ICE has since faced widespread criticism over its nationwide raids in recent months, perhaps most notably in Minnesota, where federal agents shot and killed at least two U.S. citizens.

As heightened ICE activity continues, Salazar’s bill is also gaining momentum. Co-sponsors Rep. Nick LaLota, R-N.Y., Rep. Henry Cuellar, D-Tex., Rep. Neal Dunn, R-Fla., and Rep. Chrissy Houlahan, D-Penn., joined the Dignity Act as co-sponsors in late January. Today, the bill has support from more than 35 members of Congress and dozens of national organizations, including NAM.

“Manufacturers take great pride in training and developing our U.S. workforce. But the reality is that we have over 400,000 jobs open at any given time, and to help our industry invest and expand our footprint here at home, we need more workers,” Jay Timmons, NAM’s president and CEO, said in a statement.

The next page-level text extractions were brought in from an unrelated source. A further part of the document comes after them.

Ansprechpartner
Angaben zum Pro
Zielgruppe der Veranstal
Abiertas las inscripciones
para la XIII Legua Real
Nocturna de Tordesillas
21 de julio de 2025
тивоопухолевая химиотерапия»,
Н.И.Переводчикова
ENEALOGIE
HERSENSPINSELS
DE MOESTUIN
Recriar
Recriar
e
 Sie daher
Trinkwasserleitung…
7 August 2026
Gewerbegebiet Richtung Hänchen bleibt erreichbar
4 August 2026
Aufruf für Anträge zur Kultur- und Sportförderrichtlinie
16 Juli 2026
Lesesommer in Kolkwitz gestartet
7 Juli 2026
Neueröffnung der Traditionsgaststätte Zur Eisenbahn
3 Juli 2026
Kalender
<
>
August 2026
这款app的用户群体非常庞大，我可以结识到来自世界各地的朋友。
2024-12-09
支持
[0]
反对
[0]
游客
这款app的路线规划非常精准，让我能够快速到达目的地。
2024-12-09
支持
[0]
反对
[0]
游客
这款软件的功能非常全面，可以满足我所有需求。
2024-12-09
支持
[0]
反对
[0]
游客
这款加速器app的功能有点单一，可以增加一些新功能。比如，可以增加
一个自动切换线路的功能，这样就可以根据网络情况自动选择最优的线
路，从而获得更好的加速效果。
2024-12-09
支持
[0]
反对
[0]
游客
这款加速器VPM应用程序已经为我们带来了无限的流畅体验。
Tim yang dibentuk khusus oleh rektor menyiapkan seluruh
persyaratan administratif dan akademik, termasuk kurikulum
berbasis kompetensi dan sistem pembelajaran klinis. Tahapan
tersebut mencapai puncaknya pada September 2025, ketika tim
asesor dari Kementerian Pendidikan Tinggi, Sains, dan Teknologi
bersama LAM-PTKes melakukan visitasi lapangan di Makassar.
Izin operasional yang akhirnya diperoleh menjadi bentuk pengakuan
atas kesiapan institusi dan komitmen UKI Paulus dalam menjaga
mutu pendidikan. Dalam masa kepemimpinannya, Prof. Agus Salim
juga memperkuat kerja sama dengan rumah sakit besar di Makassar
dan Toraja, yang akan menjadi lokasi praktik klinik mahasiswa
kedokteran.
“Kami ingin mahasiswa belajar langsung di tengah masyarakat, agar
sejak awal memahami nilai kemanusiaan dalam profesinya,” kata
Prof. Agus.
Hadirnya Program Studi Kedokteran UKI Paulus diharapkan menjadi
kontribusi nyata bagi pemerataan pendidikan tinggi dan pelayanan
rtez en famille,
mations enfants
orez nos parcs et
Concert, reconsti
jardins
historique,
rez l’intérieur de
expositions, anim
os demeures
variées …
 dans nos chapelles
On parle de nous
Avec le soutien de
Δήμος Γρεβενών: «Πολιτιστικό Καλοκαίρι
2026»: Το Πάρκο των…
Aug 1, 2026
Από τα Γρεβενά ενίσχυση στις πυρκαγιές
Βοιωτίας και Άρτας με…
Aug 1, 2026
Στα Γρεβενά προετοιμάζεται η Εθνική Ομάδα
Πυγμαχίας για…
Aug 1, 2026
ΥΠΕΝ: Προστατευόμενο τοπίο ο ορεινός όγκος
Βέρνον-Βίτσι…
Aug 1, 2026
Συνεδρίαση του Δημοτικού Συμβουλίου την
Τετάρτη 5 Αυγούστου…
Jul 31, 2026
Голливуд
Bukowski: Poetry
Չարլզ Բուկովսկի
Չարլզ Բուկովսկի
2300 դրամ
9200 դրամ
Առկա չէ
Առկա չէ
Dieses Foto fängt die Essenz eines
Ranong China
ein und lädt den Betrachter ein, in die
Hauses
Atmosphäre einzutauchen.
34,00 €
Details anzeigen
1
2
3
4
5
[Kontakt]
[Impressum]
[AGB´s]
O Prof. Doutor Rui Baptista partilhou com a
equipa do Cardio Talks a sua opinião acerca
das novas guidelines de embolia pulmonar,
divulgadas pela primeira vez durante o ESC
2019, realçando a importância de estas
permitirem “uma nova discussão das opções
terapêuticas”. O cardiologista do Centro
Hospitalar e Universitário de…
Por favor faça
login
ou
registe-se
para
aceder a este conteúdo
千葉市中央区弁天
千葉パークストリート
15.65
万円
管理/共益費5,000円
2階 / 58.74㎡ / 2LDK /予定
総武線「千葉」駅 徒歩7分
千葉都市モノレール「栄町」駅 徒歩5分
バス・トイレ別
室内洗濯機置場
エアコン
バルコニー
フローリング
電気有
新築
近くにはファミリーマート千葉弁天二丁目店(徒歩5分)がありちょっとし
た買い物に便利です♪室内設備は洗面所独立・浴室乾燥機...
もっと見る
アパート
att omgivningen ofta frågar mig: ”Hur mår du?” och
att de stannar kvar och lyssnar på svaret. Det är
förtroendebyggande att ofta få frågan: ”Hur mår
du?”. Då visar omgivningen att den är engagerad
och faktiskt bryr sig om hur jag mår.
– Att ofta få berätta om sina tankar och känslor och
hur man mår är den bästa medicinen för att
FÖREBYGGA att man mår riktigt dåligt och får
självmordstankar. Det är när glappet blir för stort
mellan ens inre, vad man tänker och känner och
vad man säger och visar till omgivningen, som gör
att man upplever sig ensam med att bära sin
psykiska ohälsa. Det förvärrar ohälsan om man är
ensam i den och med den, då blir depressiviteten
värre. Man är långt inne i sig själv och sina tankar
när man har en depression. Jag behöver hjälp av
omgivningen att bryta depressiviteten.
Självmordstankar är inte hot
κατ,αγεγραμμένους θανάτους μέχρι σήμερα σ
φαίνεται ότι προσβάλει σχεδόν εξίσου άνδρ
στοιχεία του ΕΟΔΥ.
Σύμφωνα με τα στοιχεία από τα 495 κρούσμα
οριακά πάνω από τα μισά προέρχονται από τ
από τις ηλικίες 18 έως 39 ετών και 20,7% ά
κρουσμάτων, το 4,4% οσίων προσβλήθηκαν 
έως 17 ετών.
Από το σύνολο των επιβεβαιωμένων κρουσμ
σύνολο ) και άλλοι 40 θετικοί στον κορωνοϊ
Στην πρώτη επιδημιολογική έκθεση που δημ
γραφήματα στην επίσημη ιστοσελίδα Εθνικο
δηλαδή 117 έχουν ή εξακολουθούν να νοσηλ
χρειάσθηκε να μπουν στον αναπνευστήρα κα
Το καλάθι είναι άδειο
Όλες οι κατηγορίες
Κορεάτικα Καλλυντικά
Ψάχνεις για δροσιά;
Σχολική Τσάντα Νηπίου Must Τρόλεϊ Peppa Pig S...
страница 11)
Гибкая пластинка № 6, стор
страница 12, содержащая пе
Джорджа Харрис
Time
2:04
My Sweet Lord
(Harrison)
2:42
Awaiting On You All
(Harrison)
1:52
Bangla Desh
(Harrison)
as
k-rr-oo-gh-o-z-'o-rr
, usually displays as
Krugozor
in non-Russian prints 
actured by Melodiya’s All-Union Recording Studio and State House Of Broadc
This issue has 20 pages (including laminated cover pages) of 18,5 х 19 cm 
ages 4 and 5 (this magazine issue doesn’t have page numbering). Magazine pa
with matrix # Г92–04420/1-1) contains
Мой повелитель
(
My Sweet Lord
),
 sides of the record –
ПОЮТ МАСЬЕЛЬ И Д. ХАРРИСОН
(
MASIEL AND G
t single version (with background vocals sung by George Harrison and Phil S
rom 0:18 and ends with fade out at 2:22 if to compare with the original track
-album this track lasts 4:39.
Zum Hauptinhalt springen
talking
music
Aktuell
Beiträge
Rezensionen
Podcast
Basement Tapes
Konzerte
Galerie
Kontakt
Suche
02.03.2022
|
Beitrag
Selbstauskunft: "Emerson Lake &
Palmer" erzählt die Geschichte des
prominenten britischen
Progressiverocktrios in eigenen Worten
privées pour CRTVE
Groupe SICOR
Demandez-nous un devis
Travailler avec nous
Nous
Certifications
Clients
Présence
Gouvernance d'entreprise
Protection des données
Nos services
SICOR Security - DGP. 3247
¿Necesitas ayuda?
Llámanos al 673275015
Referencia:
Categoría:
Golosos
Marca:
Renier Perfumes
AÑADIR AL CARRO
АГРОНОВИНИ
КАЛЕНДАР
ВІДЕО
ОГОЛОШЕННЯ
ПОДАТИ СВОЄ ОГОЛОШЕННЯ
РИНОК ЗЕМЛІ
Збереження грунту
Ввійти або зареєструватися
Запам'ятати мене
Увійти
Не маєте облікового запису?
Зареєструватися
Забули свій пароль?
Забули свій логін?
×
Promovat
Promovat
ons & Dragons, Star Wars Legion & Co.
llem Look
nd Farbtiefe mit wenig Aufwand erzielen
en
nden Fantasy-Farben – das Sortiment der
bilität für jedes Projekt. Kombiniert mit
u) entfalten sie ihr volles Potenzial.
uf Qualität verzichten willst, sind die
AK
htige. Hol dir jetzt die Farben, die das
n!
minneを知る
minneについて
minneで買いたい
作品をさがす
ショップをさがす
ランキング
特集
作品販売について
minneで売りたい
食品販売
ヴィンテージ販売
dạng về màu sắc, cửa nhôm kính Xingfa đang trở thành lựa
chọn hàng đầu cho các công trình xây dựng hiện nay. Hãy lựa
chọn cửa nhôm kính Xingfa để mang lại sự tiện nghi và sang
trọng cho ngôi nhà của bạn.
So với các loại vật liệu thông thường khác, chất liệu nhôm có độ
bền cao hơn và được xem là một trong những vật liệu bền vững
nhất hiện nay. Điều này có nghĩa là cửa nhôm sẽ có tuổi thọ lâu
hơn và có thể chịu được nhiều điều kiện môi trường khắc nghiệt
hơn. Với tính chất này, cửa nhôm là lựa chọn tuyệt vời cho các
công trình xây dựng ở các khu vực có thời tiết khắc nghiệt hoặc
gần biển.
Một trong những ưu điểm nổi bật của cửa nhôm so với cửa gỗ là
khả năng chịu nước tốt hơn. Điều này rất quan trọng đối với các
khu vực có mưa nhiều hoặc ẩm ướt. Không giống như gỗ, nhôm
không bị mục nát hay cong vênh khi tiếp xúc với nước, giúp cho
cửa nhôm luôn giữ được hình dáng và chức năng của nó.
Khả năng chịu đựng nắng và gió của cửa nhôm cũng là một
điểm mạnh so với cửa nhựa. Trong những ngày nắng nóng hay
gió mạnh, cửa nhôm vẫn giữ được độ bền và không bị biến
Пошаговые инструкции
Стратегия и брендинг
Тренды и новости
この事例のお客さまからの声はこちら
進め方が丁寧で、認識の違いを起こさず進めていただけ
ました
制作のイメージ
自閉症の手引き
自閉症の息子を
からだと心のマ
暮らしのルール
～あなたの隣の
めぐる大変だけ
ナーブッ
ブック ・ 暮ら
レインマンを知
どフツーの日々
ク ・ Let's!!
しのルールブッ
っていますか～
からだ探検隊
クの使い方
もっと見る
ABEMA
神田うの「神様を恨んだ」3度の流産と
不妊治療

The U.S. economy has shed 63,000 manufacturing jobs in the past year alone, according to Bureau of Labor Statistics data. Companies have turned to automation and artificial intelligence to address the ongoing shortage, pouring billions of dollars into high-tech facilities. However, as the Trump administration looks to expand U.S. industry amid tariffs and rising costs, emerging technologies can only do so much, experts said.

NAM estimated 3.8 million manufacturing jobs will be needed over the next decade. Roughly half of that total is projected to go unfilled.

“Yes, they broke the law,” Salazar said about undocumented immigrants at a press conference reintroducing the Dignity Act on July 15, 2025. “But someone gave them a job because they needed those workers. Workers who are still needed today.”

In addition to Dignity’s temporary legal status program, the bill provides immigrants who were brought to the states as children with a 10-year temporary legal status and pathway to become a green-card holder. It also supports enhanced security and enforcement at the Southern border and asylum reform that expedites processing and ends catch-and-release policy.

“Our broken immigration system has lost credibility in the eyes of American citizens,” Timmons said. “President Trump has secured the border, but more work needs to be done to restore confidence.”

The U.S. Chamber of Commerce, the National Retail Federation and other industry groups that represent cleaners, home builders, electrical engineers and other professions, have also endorsed the Dignity Act.